_Parts of the exercise_.
• A. Please repeat the Tower visit passage word for word between "Parents took children" and "out such crimes.", inclusive.
• B. Extend the Tower visit passage, picking up right after its last sentence.

_Passage_.
::::::
Speaking of desensitization, allow me to have a mini rant here for a second.
Parents took children into this tower; their small, innocent children with no comprehension of the horrifying concept of torture.
While I was eating in the café, I actually overhead a family discussing their next plans and the mother said to her kids, “You want to go see the torture chamber?” And the kids, with all the enthusiasm of those agreeing to go on a ride at Disneyland, responded, “Yeah!”
I firmly believe that if kids are old enough to ask the questions, they’re old enough to know the answers, but that doesn’t mean we should give them the entire truth when they’re so young. Until they’re old enough to understand and fully appreciate the severity of topics like torture, they shouldn’t be exposed to it in the form of being brought in to examine devices that were used to carry out such crimes.
Okay, rant over.
As terrible as the Bloody Tower was, the place that gave me the most chills was the Salt Tower, where prisoners were kept and wrote messages on the walls.
I reached out to touch the messages at one point and was struck with so. many. questions.
Who were those people who lived within these stone walls? What were their stories? How did they come to be imprisoned at the Tower? What happened to them?
What must have run through their heads as they waited in that room, as they ticked the days on the walls and waited for their fates? Did they stick to their truths or redeem themselves in the hopes of being forgiven and released?
Studying history is putting yourself into the shoes of those who came before you and trying to know them, to make sense of their circumstances. I wish everyone around me at the Tower had acted with reverence and respect. Several were the stereotypical loud, self-entitled tourists (sad to say most of these people were my fellow Americans) that blew through each room and got visibly impatient behind me when I was pausing to read the plaques on the walls and let their kids run wild like they were at a theme park.
I moved on to the White Tower after the Salt Tower. I couldn’t take pictures (although I snuck a few) but it was cool to see the armor used by kings of the past! There were plasters of horses on display, too, with their armor, and I found myself automatically looking at their hooves and thinking how they needed to be trimmed differently, or looking at their eyes and laughing at the round pupils (horses have horizontal pupils). Once a rancher, always a rancher!
I grabbed a biscuit and jam at the little cafe before heading over to see the ravens. Legend has it that if the ravens ever leave the Tower, the kingdom will fall!
Finally, there were the Crown Jewels (actually did this before the ravens, but who’s keeping score).
Pictures aren’t allowed inside, but I didn’t care. A photo wouldn’t have done those amazing jewels justice.
Last time I saw the Crown Jewels four years ago, I wrote that if I closed my eyes, I could still see them sparkling. And that remains true today.
Nothing in the world comes close to the brilliance of those crowns and scepter and robes. Nothing.
Then, there was one last thing worth seeing…
Finally, it was time to head home.
::::::
_Data shown_.
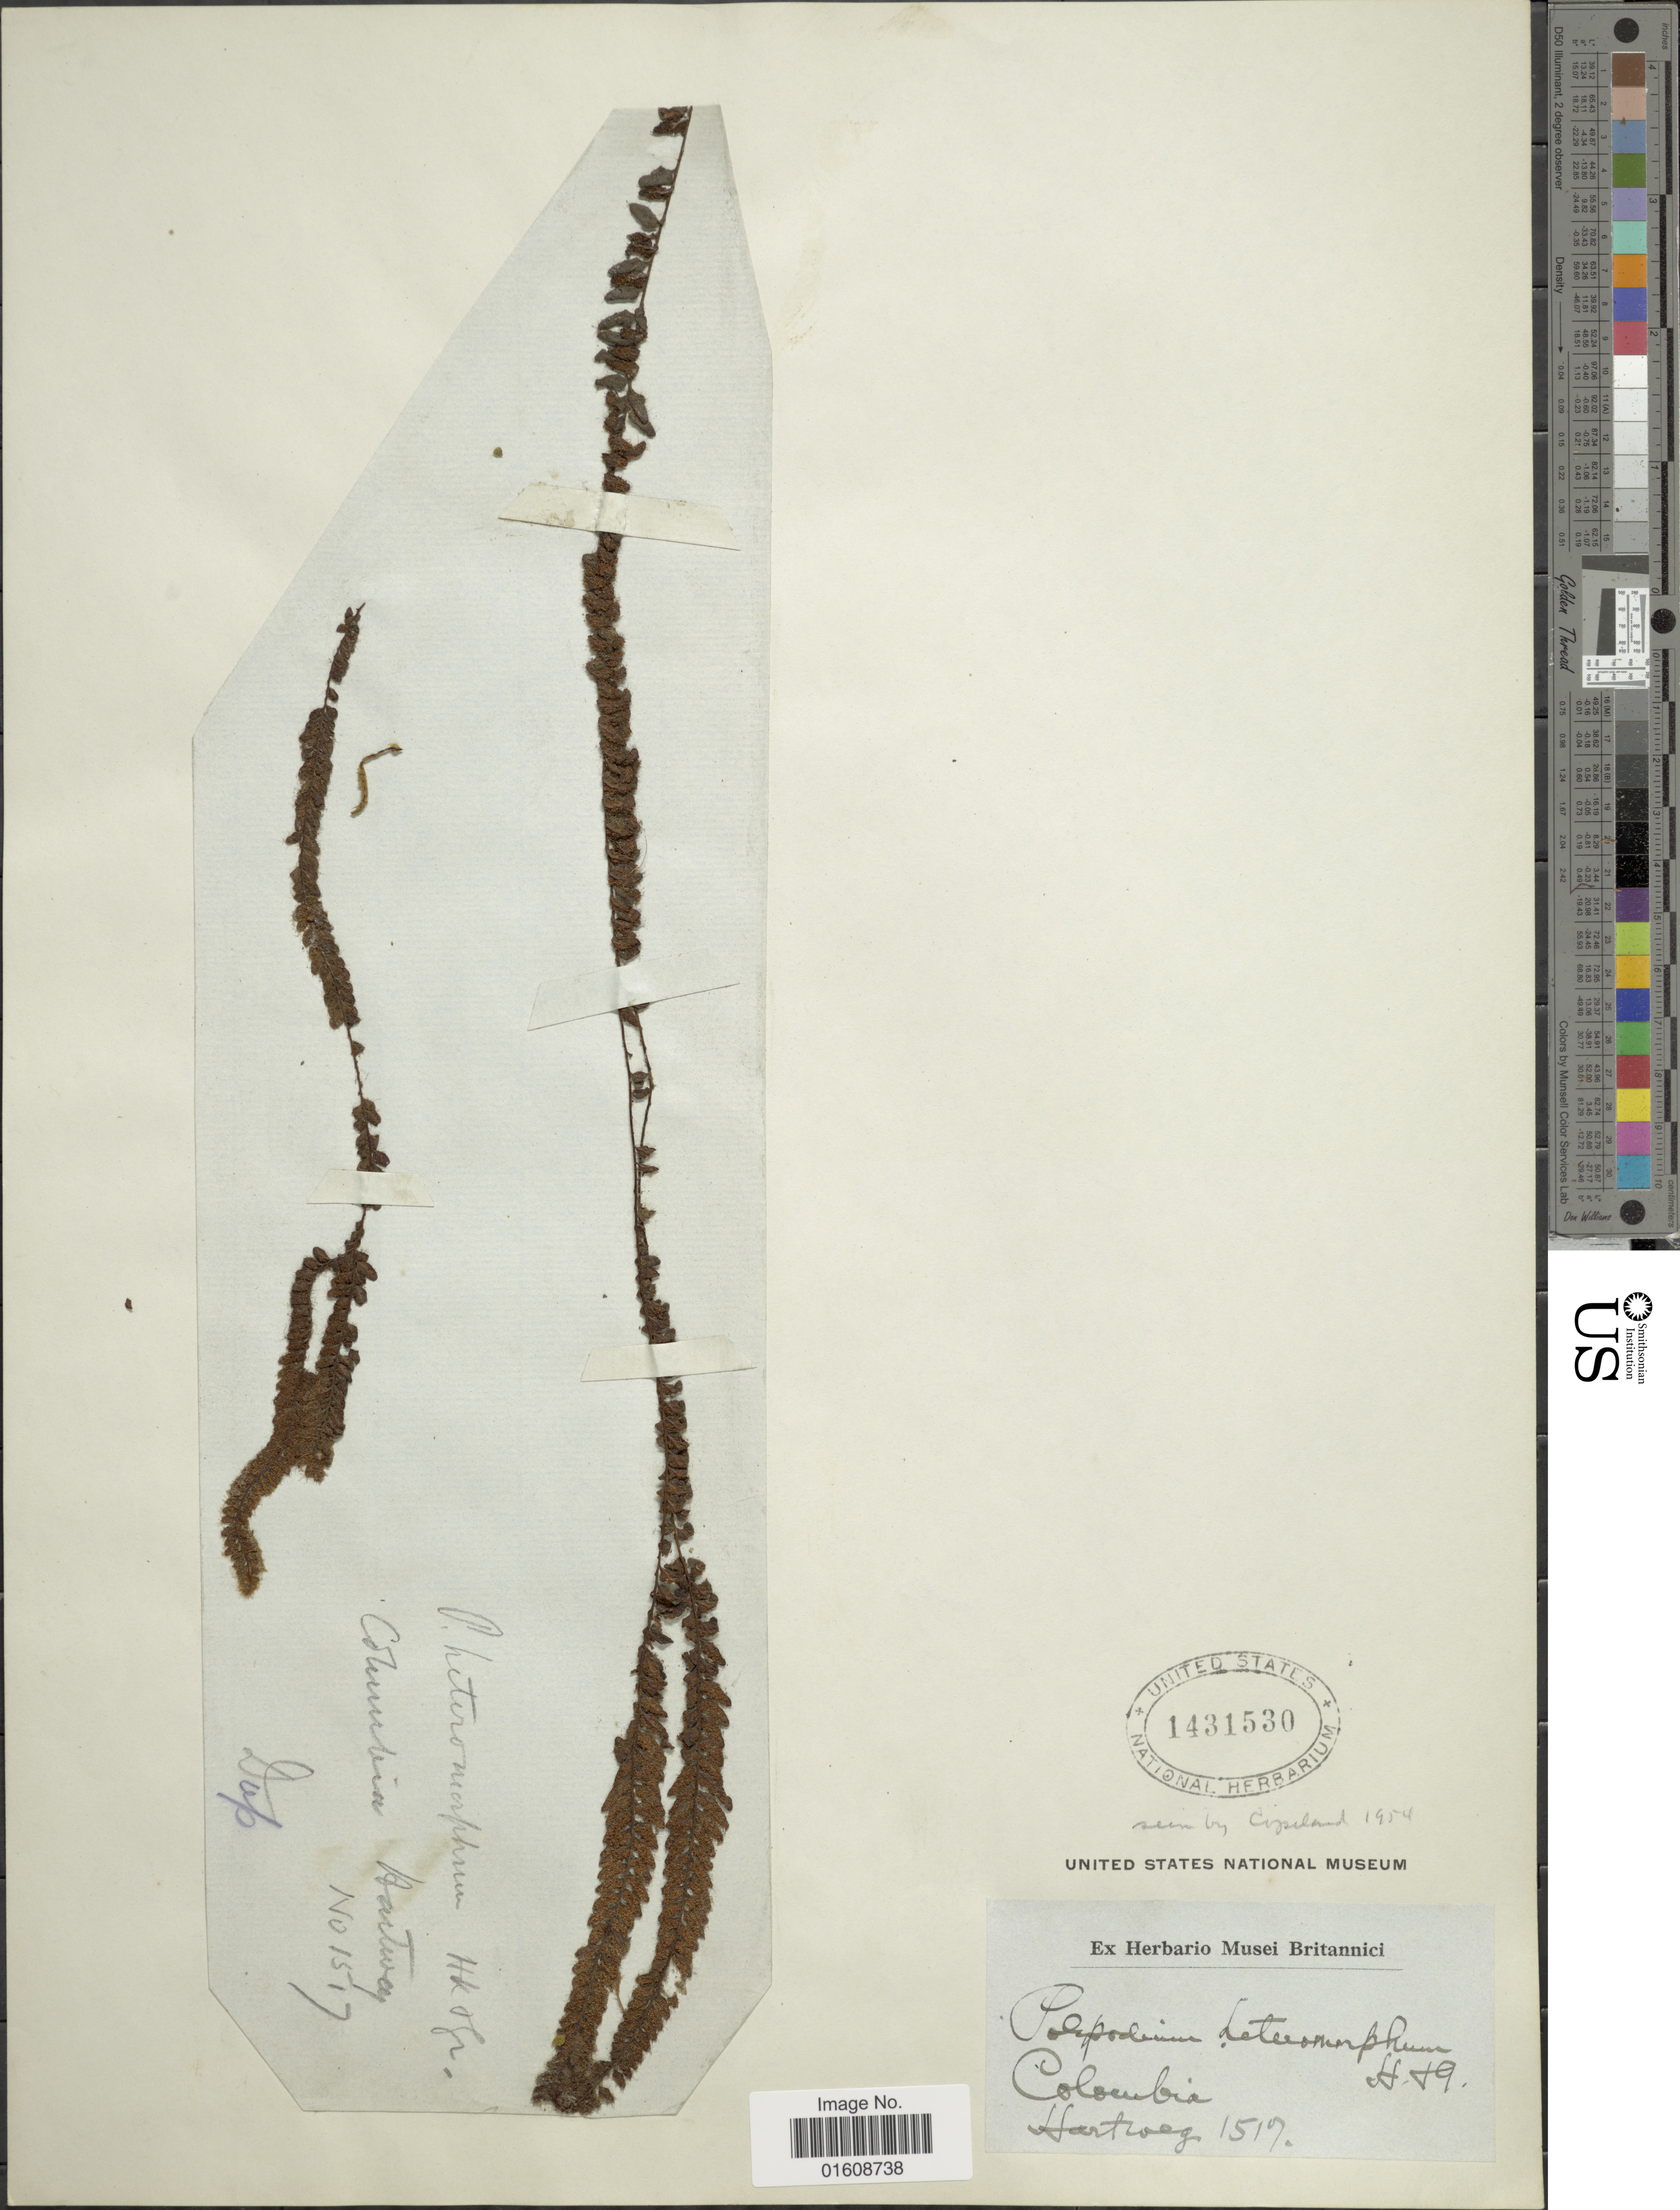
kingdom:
::::::
_Expected responses_.
• A.
Parents took children into this tower; their small, innocent children with no comprehension of the horrifying concept of torture.
While I was eating in the café, I actually overhead a family discussing their next plans and the mother said to her kids, “You want to go see the torture chamber?” And the kids, with all the enthusiasm of those agreeing to go on a ride at Disneyland, responded, “Yeah!”
I firmly believe that if kids are old enough to ask the questions, they’re old enough to know the answers, but that doesn’t mean we should give them the entire truth when they’re so young. Until they’re old enough to understand and fully appreciate the severity of topics like torture, they shouldn’t be exposed to it in the form of being brought in to examine devices that were used to carry out such crimes.

• B.
Though of course I had to go through the gift shop too. And I saw this display – among many other cool things – which did not help my baby fever….
I may or may not have bought one of those squishy red buses for my cat.
Overall, it was an amazing day of rediscovering history and exploring and learning. And it also turned into a day where I reflected on how I want to raise my future children to behave around tourist attractions with such grave importance and how I want to take them by the hand and show them everything they can handle given their age.
Tomorrow (or today, which is when I’m finally publishing this) I haven’t decided if I’ll spend just wandering around Piccadilly Circus or Green Park or the Westminster/Big Ben Square or if I’m going to take a bus to Greenwich to see the Royal Observatory. We’ll see what happens!
Today, as per my new plan to slow down a bit rather than pack as much sight-seeing as I can into one day, I chose one main adventure: my favorite place in all of London.
For those of you out there who aren’t history geeks (but I mean, come on, you should be), Westminster Abbey is a huge, gothic church right next to Elizabeth Tower/Big Ben and the Houses of Parliament and it is one of the most famous places of royalty in the world.
Over a thousand years old, the church has seen the coronation of over 20 English monarchs starting with King Harold Godwinson, whom William the Conqueror defeated in 1066, and has chapels and tombs and memorials galore. Elizabeth I is buried there as are many other monarchs of the past: Henry VII (father of Henry VIII), his wife Elizabeth of York and his wife Margaret, Edward the Confessor, Anne of Cleaves (fourth wife of Henry the VIII who got off easy with a divorce and not a beheading!), Queen Mary (Elizabeth I’s sister), Mary, Queen of Scots, her son, James I and Elizabeth I’s successor, Charles II, Mary II….
But monarchs aren’t the only influential beings buried at Westminster Abbey. It is also a burial site for Charles Darwin, Sir Isaac Newton, Charles Dickens, Robert Browning…. And while coronations and funerals have taken place at Westminster, so have the royal weddings, the most recent being Kate Middleton’s marriage to Prince William.
I could go on and on. Westminster Abbey is a conglomeration of all things English history, a fleeting glimpse into the past.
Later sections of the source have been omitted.